**Task requirements**
In the comments about getting older, which birthday does Cheryl Barker say was the hard one for her?

Oh Julie, I turn 30 in June...ughhhh...so this getting older has been on my mind too! Glad to hear God is whispering sweet words to your heart! And just so you know, your profile pic is gorgous!

So glad although the grass and flower fades, His word endures forever :)

Karen said...

Julie I know from where you talk! I'm older, much...and the years tell my "age." But I had a friend who in his 70's said, "you're not old until you get wrinkles in your soul." :) My soul is eternal!

Ha, take that earthly years!

Cheryl Barker said...

Julie, I know what you mean. Turning 55 last year was the hard one for me. Fifty didn't bother me -- I just felt incredibly blessed to have had 50 years of a good life. But 55? That one felt like an insult :) Darn mirrors! :)

Mining for Diamonds said...

You are beautiful! I'm hitting a milestone in July also, the Big 4-0! (Mine is the 3rd! When's yours?) I'm not sure how I feel about that. I've had a pretty rich life thus far, but I do feel that the best is yet to come! I've already resorted to covering the gray...I started out with a few gray hairs but now it's getting past "a few gray hairs" to straight up salt and pepper! I'm way too young for that, lol! I know I look a lot younger than my age, but I still can't wrap my head around the thought of being 40. 30 wasn't too bad, but 35 was not easy. Praying 40 will be better! My prediction is that my 40s will be my best decade yet. I pray the same for you!

Bonita said...

I can so relate! Just turned 47.

GLENDA CHILDERS said...

Love this very real post. I have been thinking a lot about aging, as well. I am tettering close to the big 60. How did this happen? :)

Fondly,
Glenda

Courtney said...

Oh, wow. Your timing is amazing. I am 33 (still young, I know) but just last night I told my husband that I am starting to notice changes to my appearance in photographs. Nothing major, but certain lines are appearing and the shape of my face is changing. I have been surprised by how much it bothers me! Also when someone recently looked at a 10 year old photo of me and said, "You look so young!" - I was surprised to think "I've changed?" But yes, of course I have and isn't that wonderful? I certainly wouldn't want to be stuck at 23. I thank God for giving me this years and pray that there are many more to come, even if every one brings a new line!

Thank you for sharing!

Ginny said...

Julie, um...I am 64 and feel the same way. Some days, I look at my wrinkled hands and think of my mother as she aged....Even makeup does not help anymore...it just disguises what I already know is there....

Source data
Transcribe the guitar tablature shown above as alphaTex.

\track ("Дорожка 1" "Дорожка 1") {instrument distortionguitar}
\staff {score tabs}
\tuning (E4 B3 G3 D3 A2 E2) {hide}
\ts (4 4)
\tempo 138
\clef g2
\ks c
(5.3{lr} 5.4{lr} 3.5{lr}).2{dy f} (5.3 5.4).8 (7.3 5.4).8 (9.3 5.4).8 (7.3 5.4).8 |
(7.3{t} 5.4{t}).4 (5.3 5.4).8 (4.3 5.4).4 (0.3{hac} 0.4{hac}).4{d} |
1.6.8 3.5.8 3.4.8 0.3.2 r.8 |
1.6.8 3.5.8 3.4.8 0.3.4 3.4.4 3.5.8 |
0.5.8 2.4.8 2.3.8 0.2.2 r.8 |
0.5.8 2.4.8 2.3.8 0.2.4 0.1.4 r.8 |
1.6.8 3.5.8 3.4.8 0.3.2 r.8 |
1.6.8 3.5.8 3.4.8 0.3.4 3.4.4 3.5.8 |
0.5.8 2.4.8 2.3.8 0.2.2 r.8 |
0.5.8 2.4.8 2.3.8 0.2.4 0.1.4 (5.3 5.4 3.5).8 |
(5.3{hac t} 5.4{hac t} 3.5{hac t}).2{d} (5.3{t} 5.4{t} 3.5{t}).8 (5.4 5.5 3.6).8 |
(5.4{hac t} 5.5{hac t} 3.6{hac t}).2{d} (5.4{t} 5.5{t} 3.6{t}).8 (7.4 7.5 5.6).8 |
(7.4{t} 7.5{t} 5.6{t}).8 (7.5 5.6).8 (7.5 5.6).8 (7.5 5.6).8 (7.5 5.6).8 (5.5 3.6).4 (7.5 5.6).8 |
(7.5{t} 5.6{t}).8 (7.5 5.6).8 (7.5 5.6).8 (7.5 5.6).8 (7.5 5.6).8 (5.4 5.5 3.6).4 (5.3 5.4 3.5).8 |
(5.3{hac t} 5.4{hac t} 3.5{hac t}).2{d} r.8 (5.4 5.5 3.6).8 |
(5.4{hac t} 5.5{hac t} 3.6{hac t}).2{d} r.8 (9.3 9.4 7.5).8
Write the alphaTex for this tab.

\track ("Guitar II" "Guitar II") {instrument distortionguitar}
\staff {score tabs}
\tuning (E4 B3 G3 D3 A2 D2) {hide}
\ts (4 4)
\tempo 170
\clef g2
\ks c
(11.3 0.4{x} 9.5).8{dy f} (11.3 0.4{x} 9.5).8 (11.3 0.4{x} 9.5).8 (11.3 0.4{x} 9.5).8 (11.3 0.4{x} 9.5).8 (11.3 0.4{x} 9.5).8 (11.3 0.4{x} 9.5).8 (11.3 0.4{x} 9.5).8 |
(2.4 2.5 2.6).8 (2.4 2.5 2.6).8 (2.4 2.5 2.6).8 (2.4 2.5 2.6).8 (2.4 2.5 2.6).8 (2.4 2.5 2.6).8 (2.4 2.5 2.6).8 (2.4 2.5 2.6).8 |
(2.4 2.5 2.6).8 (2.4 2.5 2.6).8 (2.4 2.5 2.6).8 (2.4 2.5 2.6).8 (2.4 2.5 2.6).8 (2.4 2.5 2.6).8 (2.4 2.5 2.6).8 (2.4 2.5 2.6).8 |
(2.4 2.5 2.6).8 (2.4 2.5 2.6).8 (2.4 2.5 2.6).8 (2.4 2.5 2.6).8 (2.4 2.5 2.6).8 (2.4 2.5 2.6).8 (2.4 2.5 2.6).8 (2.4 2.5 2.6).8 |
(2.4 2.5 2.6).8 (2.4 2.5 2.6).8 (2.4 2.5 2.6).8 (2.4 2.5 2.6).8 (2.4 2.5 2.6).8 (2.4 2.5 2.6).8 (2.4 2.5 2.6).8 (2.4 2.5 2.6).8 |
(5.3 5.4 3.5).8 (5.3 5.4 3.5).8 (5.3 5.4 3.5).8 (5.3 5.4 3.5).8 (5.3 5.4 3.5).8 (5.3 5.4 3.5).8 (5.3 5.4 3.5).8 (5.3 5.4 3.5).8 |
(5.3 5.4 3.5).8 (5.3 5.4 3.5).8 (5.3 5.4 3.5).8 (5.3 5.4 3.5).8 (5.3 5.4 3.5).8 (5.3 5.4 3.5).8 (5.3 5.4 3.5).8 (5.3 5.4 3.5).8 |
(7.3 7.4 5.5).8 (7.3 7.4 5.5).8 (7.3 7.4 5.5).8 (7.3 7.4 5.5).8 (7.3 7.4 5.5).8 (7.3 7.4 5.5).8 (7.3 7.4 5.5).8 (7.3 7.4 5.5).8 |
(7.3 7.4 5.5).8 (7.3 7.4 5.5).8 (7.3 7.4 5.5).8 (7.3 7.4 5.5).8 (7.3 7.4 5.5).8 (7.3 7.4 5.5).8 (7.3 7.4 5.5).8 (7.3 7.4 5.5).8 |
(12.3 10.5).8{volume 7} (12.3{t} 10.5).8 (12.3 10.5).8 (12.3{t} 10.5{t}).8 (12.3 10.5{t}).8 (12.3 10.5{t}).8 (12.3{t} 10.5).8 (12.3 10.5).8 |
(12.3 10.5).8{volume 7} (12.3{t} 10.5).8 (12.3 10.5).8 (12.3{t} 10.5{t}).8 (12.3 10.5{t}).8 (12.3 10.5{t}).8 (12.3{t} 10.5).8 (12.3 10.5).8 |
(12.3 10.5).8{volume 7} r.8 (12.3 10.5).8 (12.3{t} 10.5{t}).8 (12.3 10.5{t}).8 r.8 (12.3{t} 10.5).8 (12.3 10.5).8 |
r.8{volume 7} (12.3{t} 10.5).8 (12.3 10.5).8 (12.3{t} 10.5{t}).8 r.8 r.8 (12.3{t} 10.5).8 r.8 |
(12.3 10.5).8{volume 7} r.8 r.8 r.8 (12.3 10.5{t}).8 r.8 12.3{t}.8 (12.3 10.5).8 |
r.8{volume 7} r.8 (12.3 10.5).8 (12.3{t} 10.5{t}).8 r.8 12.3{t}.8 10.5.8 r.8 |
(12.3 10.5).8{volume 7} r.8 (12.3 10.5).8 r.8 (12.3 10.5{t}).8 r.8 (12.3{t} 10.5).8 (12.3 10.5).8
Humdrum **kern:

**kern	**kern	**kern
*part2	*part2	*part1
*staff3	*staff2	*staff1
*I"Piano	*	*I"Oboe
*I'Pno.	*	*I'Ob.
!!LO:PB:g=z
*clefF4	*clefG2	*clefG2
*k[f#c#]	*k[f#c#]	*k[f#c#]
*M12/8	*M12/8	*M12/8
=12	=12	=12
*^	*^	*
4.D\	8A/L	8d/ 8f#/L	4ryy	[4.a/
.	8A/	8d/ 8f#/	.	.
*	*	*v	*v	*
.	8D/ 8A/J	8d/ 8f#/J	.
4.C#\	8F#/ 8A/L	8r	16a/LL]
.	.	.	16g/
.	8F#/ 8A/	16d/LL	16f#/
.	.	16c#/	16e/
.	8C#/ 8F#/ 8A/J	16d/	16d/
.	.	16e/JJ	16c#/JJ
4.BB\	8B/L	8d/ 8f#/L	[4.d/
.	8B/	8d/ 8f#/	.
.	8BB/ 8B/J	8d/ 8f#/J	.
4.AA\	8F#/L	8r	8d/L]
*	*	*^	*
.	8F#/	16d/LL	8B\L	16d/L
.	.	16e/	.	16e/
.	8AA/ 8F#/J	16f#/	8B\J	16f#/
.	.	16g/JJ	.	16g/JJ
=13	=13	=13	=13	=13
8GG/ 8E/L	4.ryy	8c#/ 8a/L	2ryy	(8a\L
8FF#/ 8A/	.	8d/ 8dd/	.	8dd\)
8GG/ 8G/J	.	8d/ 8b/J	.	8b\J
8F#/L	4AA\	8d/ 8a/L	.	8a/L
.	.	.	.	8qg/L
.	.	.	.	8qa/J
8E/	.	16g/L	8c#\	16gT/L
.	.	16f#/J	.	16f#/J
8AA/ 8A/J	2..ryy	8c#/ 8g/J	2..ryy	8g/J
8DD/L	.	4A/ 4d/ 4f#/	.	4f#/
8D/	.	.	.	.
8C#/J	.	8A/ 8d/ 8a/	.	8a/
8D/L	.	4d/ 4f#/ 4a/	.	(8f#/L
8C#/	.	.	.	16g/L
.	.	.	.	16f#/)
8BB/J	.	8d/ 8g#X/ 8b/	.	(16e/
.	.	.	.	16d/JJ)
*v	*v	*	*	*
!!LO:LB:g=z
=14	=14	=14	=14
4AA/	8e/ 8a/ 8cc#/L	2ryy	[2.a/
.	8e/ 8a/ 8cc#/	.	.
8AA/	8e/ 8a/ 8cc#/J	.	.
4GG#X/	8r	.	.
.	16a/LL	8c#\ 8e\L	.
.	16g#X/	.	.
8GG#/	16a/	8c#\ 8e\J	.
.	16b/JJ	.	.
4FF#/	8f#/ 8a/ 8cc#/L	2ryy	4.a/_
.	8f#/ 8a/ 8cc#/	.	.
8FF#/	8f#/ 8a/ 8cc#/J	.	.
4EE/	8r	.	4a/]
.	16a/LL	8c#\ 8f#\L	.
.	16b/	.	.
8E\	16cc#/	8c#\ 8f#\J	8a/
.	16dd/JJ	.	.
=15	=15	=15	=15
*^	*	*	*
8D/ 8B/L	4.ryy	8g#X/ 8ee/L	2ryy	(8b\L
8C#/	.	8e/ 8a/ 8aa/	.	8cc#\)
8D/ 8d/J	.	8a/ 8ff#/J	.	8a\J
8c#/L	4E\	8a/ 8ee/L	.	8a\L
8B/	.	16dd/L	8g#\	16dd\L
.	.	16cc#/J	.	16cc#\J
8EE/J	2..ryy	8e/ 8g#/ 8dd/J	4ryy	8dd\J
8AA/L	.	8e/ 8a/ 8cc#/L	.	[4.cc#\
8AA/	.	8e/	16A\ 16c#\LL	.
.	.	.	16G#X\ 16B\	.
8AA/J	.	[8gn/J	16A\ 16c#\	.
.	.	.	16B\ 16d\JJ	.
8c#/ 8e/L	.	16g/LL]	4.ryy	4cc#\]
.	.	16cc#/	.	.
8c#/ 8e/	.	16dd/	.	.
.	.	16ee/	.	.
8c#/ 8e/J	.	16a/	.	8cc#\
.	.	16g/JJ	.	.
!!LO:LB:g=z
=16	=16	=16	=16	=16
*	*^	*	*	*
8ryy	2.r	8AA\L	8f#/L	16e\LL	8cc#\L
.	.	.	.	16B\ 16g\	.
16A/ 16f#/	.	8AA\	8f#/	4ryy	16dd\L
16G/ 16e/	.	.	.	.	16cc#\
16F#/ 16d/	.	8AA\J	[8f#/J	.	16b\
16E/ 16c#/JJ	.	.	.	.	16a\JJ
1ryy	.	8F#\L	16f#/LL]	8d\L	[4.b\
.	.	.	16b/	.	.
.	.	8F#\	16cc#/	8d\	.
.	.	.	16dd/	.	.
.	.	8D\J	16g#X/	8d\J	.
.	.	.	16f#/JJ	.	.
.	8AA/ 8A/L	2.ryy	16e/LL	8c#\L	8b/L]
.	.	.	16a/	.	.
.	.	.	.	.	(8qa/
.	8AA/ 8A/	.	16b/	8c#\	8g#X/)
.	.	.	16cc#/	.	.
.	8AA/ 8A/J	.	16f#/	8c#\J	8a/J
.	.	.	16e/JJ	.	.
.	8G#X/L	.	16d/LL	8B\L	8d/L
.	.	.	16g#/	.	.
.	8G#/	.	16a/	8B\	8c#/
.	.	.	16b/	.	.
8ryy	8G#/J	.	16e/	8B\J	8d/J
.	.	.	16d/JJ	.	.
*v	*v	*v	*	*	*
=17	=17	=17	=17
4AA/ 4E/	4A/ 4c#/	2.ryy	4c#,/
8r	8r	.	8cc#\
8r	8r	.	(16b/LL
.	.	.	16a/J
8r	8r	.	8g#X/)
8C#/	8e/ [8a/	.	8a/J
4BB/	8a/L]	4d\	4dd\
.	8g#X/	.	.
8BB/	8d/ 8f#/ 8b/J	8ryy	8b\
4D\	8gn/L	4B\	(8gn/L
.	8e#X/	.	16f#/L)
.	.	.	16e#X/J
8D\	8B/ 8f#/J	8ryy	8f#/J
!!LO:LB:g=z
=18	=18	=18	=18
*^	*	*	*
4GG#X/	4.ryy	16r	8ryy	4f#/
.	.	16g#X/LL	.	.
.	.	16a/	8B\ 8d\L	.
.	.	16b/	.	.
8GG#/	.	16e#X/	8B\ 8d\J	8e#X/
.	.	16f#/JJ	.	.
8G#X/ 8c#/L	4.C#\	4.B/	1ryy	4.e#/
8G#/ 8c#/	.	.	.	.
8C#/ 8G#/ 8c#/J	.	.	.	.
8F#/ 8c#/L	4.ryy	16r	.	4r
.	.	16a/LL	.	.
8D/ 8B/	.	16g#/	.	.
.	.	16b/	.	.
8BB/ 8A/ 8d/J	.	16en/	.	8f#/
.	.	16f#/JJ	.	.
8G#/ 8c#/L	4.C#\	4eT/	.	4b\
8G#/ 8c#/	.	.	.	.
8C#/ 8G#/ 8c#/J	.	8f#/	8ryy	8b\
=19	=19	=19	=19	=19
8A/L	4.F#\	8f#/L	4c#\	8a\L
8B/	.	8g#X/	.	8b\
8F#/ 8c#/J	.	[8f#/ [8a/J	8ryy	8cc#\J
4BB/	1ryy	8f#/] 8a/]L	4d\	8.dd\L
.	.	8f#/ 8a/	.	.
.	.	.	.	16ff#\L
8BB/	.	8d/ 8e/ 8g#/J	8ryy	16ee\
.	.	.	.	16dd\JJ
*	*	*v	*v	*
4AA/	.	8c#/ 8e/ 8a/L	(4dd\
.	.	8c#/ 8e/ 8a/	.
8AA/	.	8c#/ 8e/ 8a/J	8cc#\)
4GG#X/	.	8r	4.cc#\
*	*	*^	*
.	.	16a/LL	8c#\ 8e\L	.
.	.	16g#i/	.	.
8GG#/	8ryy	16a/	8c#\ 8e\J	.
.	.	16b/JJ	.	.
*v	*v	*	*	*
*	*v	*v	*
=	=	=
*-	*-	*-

**Completed task**
Turning 55 was the hard one for her.